I've made a nice big dehydrator, and I'm gonna make my own Jerky and Pemican for paleo backpacking use. I know the recommendation is to use/dry only the lean parts, as the fat spoils (but the rendered oil/tallow added back doesn't) I figure I can trim the fat, dry the lean, render the fat in my crock pot, then pound it back together.
But, at my butcher, there are ready sliced pieces of beef with tasty fat marbling, that would make it easy to just throw in the dryer. Also, that fat sure would be tasty and full of energy on the trail.
My question is, could I dry those fat marbled slices and take them on a short trip? How long would they last? A few days? A week? Id sure like to have that easy, high calorie option for 5-7 day climbs.
Using brisket sliced against the grain has worked well for me; I season with only sea salt. It's quite easy to cut this using a sharp knife; the first time I Mage jerky I asked the butcher to slice it for me and he was more than willing, so don't be afraid to ask for a different cut of meat.
I trim the fat- I think it tastes delicious, but my boyfriend hates the flavor of fat in his jerky. I keep my jerky in the fridge most of the time. If You're concerned about rancidity, I would remove the visible pieces of fat and marinate in a bit of apple cider vinegar with some spices and salt for 8-12 hours before dehydrating.
I've also made salmon jerky with just salt that has been great.
As a microbiologist with lots of experience growing dangerous microorganisms in the lab....it's more important that your jerky is either: A) with few seasonings, but completely dry, as in crunchy...to avoid bacterial growth, OR, B) Only partially dry (chewy and moisture collects in the packaging) but then it needs to be cured with salt and nitrates/nitrites, and/or refrigerated and eaten right away.
I make crunchy jerky. That way I don't have to add tons of salt and nitrates. The complete dryness of the meat prevents bacterial and fungal growth. It also helps to dehydrate your jerky at temperatures between 150 and 200 F at some point to ensure all microorganisms are killed.
Like Mike T. said, it doesn't have to be 100% lean, because if you dry the jerky fully, then the fat should render and drip off. If you don't dry the jerky fully, and you don't use any other preservation method (salt, nitrates/nitrites), then expect bacterial and fungal growth, made worse if there is fat (more variety for the microbes to consume).

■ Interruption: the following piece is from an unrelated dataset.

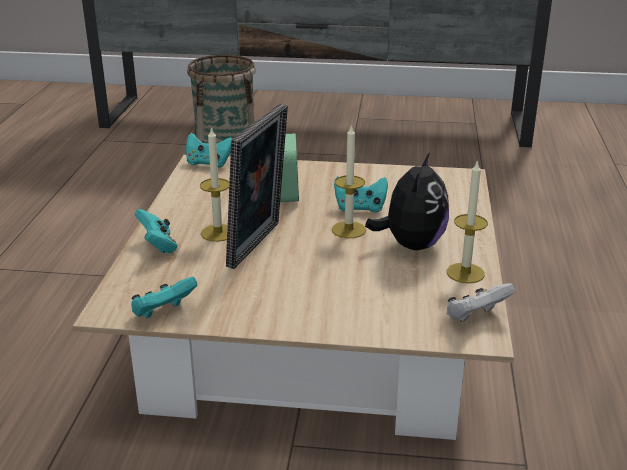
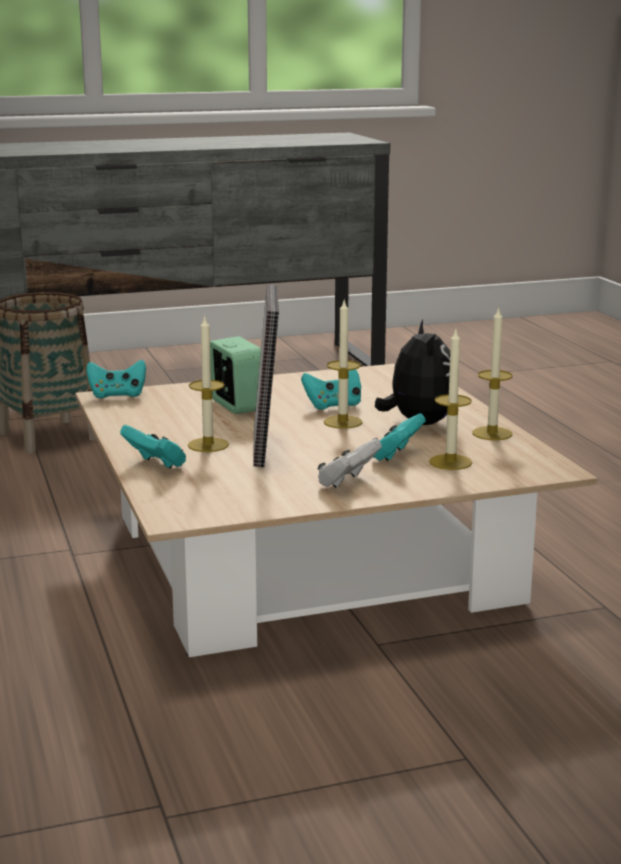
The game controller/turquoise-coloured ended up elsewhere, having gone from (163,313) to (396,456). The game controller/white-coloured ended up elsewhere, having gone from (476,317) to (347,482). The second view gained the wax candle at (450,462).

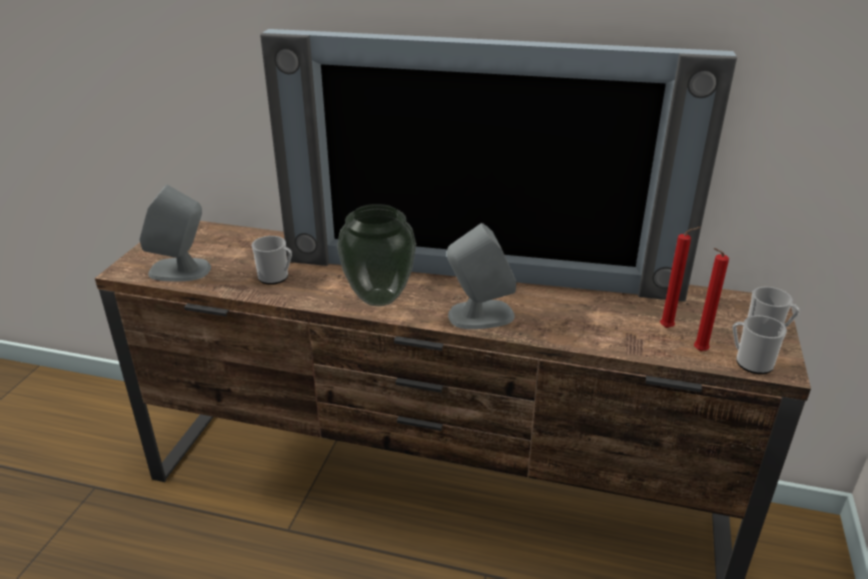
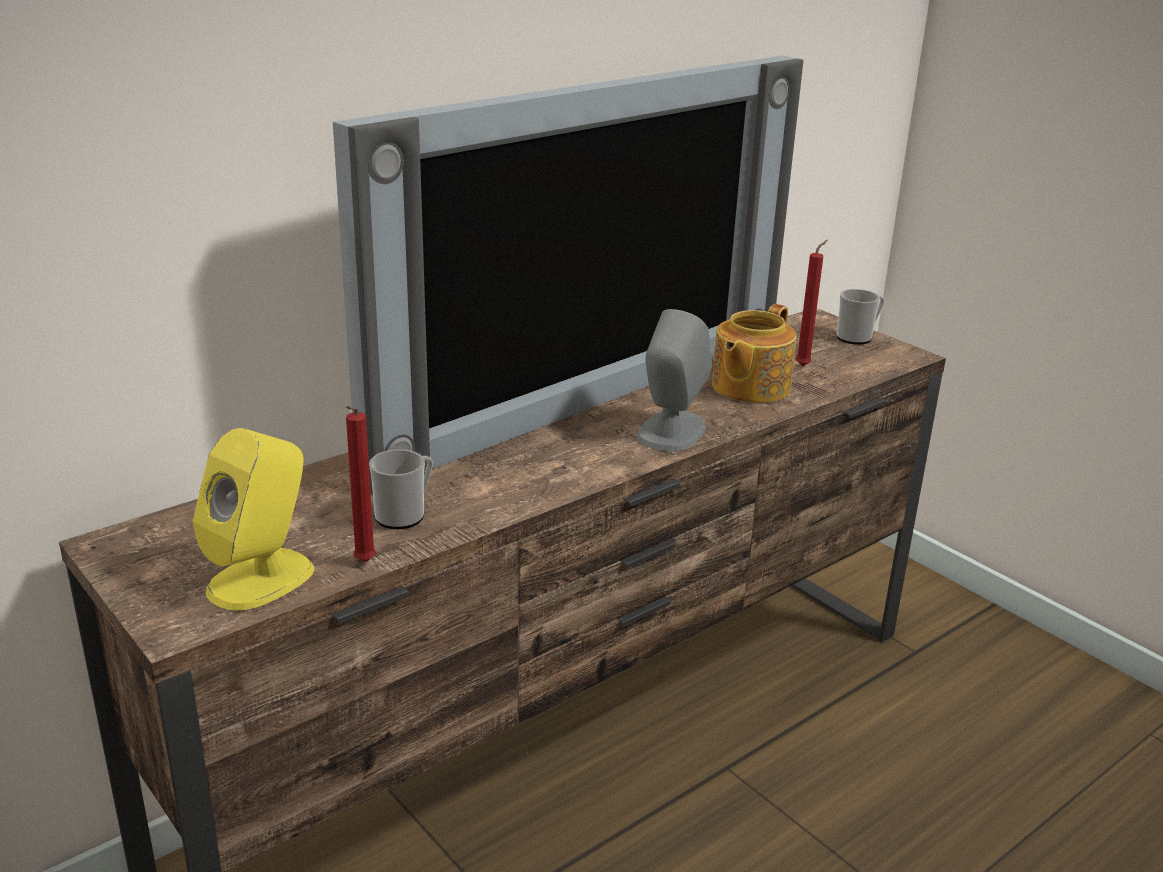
What was the audio speaker/gray at (181,270) turned into the audio speaker/yellow-coloured at (262,579). The second view lost the flower vase at (378,298). The wax candle/reddish ended up elsewhere, having gone from (698,351) to (363,563). The second view lost the mug at (749,362). The second view gained the teapot at (749,387).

I have made jerky with a bit of fat left on it (unintentionally) and dried it in an oven on the lowest setting or a bit higher but surely under 200 degreed farenheit . With that said my brother and I finished all that jerkey the same day I made it lol so if it were to go rancid or spoil, We didnt let it. I don't know about buying strips of beef with alot of marbling, and keeping the jerkey for a week. Just buy a lean cut of meat or trim as much fat off as possible and freeze the meat for a bit to make the cutting a bit easier. Hope this helps.
Try to trim as much fat as you can, and if there is a bunch left try and eat the fatty pieces first. Also, though it wasn't part of the question, I love Stubbs beef marinade for my jerky. You should try it because it is awesome.
I have been making jerky for years and have never worried about cutting the fat off. I find that as long as you can keep it out of the direct heat, or in the fridge it will last at least a week if not longer. I have never had any go bad on me in a short period of time and I usually always have beef with chunks of fat on it. Just make sure it is thoroughly dehydrated
If you let it dry long enough, wouldn't all the fat melt and drip off of the lean? In theory maybe you could catch it at the bottom of the dehydrator somehow and then render it and use it for the pemmican?
If you don't let it dry long enough, then you aren't removing as much of the moisture, and it will spoil more quickly. I personally don't think I'd risk 7 days of not fully dried jerky in a hot backpack.
I haven't tried this myself yet but I think it may be worth a shot for trips of this length - since the concern is with the fat in the jerky going rancid, you could probably lengthen the storage time of your jerky by packing it airtight with oxygen absorbers. Example product on Amazon here.
Ensuring your jerky is packed as dry as possible will also help, as will packing in small batches so you're not exposing all of the jerky to fresh oxygen and humidity every time you open the pack.
There's always going to be a little bit of fat in the meat. I dried london broils and meticulously cut off all the fat but the resulting jerky still left an oily residue on my hands when I touched it. I wouldn't leave big gobs of fat on. It probably wouldn't taste very good. But small amounts are probably not a problem at all.
I have made pemmican (with those dried london broils.) I have to admit it was difficult to choke down. One night I melted the pemmican into my rehydrated sweet potatoes and other vegetables. Oh my god, heaven on earth. That was the best backpacking food I've ever had.